All of the bishop data is located a little earlier in the thread.
OK, I found it. It seems from your data that having both knights is bad when no one has the bishop pair, but good when one player does have it. That's probably why my initial study showed no significant plus or minus to having the knight pair. Maybe the underlying principle is that an unpaired bishop needs knights to cover the other color, and two is better than one, while with the bishop pair there is less need for knights.

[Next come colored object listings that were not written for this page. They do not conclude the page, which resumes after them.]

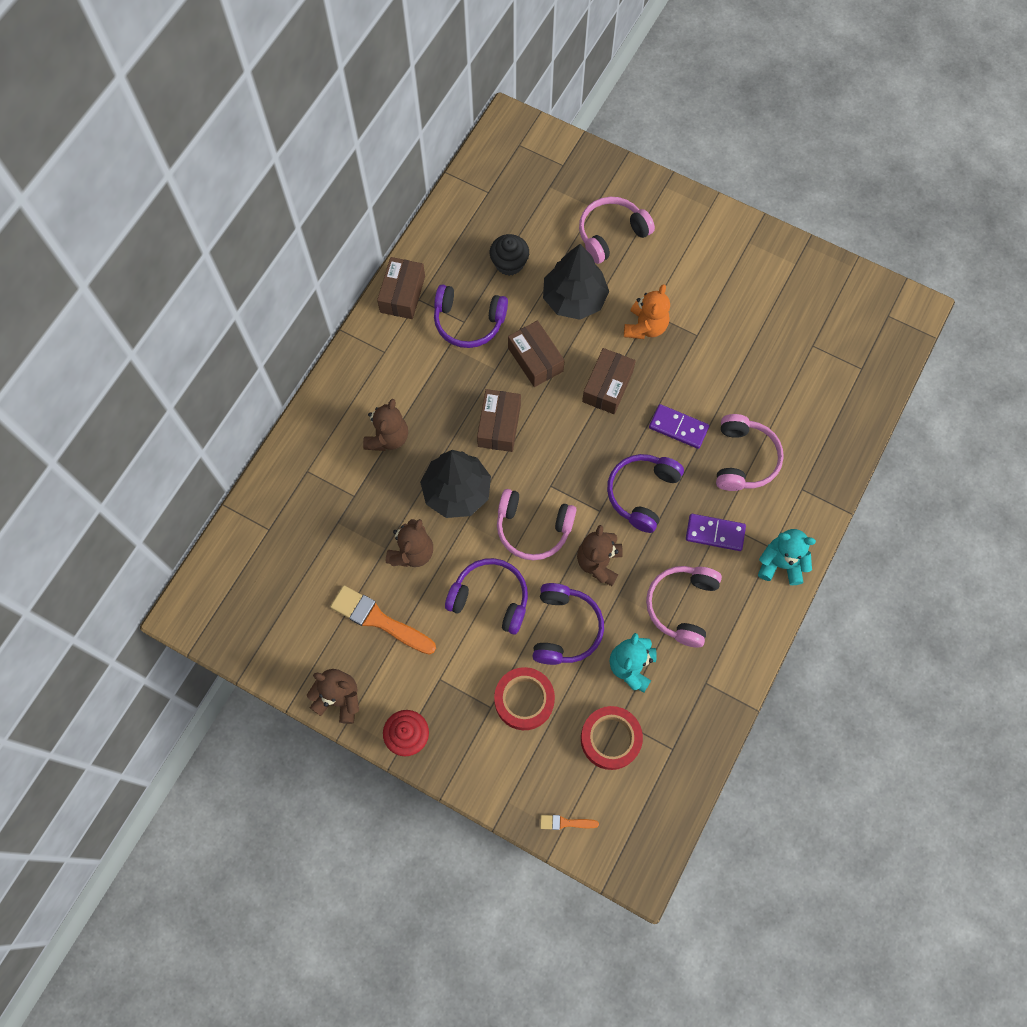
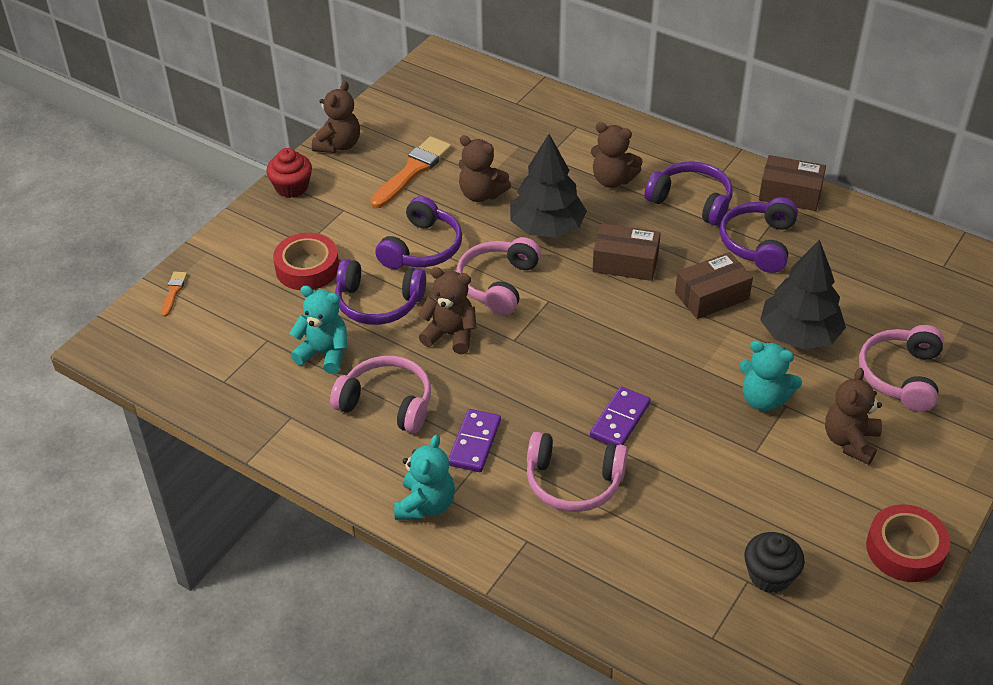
camera: 95 degrees right, 25 degrees down
black cupcake [490,234,529,276] -> black cupcake moved to [744,532,805,593]
pink headphones [579,197,655,264] -> pink headphones turned 135 degrees counterclockwise [859,325,944,412]
red tape [581,706,643,770] -> red tape moved to [866,504,950,582]
brown box [582,348,636,414] -> none
purple headphones [607,454,684,533] -> purple headphones moved to [644,161,733,226]
orange teddy bear [624,284,670,339] -> turquoise teddy bear [739,341,802,411]
none -> brown teddy bear [825,368,882,465]

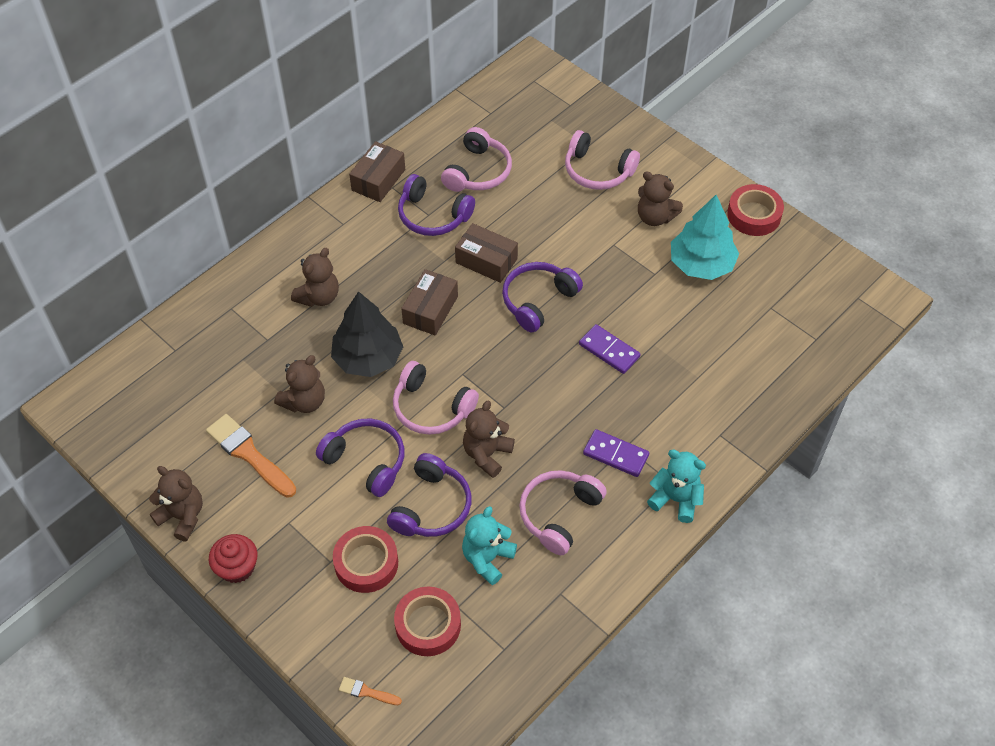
camera: 80 degrees left, 10 degrees up
pink headphones [527,432,628,512] -> pink headphones moved to [441,127,512,192]
purple headphones [644,161,733,226] -> purple headphones moved to [502,262,583,332]
brown box [675,252,753,319] -> brown box turned 45 degrees counterclockwise [455,223,518,283]
turquoise teddy bear [739,341,802,411] -> none
black cupcake [744,532,805,593] -> none
black tree [760,240,846,349] -> none
none -> red tape [394,587,461,656]
none -> turquoise tree [671,195,739,280]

Re: Why Knight and (lone) Bishop are so nearly equal in valu
Posted: Fri Sep 28, 2012 7:56 pm
by Antonio Torrecillas
Here I leave my data and conclusions:
Code: Select all
200 => KnightBishop -> + 25022 - 28337 = 36599
200 => KnightBishop -> +27.82 -31.50 =40.68 -> 48.16 -> -10
Two pawns each side.
201 => KnightBishop2PP -> + 540 - 930 = 5134
201 => KnightBishop2PP -> + 8.18 -14.08 =77.74 -> 47.05 -> -17
Three pawns each side.
202 => KnightBishop3PP -> + 1506 - 2310 = 7155
202 => KnightBishop3PP -> +13.73 -21.06 =65.22 -> 46.34 -> -21
203 => KnightBishop4PP -> + 3512 - 4297 = 8937
203 => KnightBishop4PP -> +20.97 -25.66 =53.37 -> 47.66 -> -13
204 => KnightBishop5PP -> + 5517 - 6062 = 10087
204 => KnightBishop5PP -> +25.46 -27.98 =46.56 -> 48.74 -> -7
205 => KnightBishop6PP -> + 6217 - 6075 = 9068
205 => KnightBishop6PP -> +29.11 -28.44 =42.45 -> 50.33 -> 1
206 => NNvsNB -> + 3963 - 4700 = 6127
206 => NNvsNB -> +26.80 -31.78 =41.43 -> 47.51 -> -14
207 => NNvsBB -> + 1511 - 3037 = 2378
207 => NNvsBB -> +21.82 -43.85 =34.33 -> 38.98 -> -65
208 => NBvsBB -> + 8393 - 12743 = 14187
208 => NBvsBB -> +23.76 -36.08 =40.16 -> 43.84 -> -36
209 => NQvsBQ -> + 790 - 763 = 2642
209 => NQvsBQ -> +18.83 -18.19 =62.98 -> 50.32 -> 1
210 => NRvsBR -> + 3391 - 3913 = 10339
210 => NRvsBR -> +19.22 -22.18 =58.60 -> 48.52 -> -8
211 => NRQvsBRQ -> + 2900 - 3328 = 5095
211 => NRQvsBRQ -> +25.61 -29.39 =45.00 -> 48.11 -> -11
212 => NRRvsBRR -> + 2603 - 2818 = 5094
212 => NRRvsBRR -> +24.76 -26.80 =48.45 -> 48.98 -> -6
213 => NRRQvsBRRQ -> + 4880 - 5510 = 6132
213 => NRRQvsBRRQ -> +29.54 -33.35 =37.11 -> 48.09 -> -11
Given the number of items involved the error should be around 8 cp if not more.
Being the values so similar to the error, I would not take too far into consideration.
The difference (-10) probably comes from the mobility and is not affected appreciably by the phase.(removing queens 2 or 4 cp)
The only interesting configurations are queen and knight vs queen and bishop,
and bishop against knight when each side has 6 or more pawns.Here the Knight has enough compensation to match the slight advantage of the bishop.
Interestingly, the bishop pair loses half of its strength by the presence of a bishop on the side of the knight.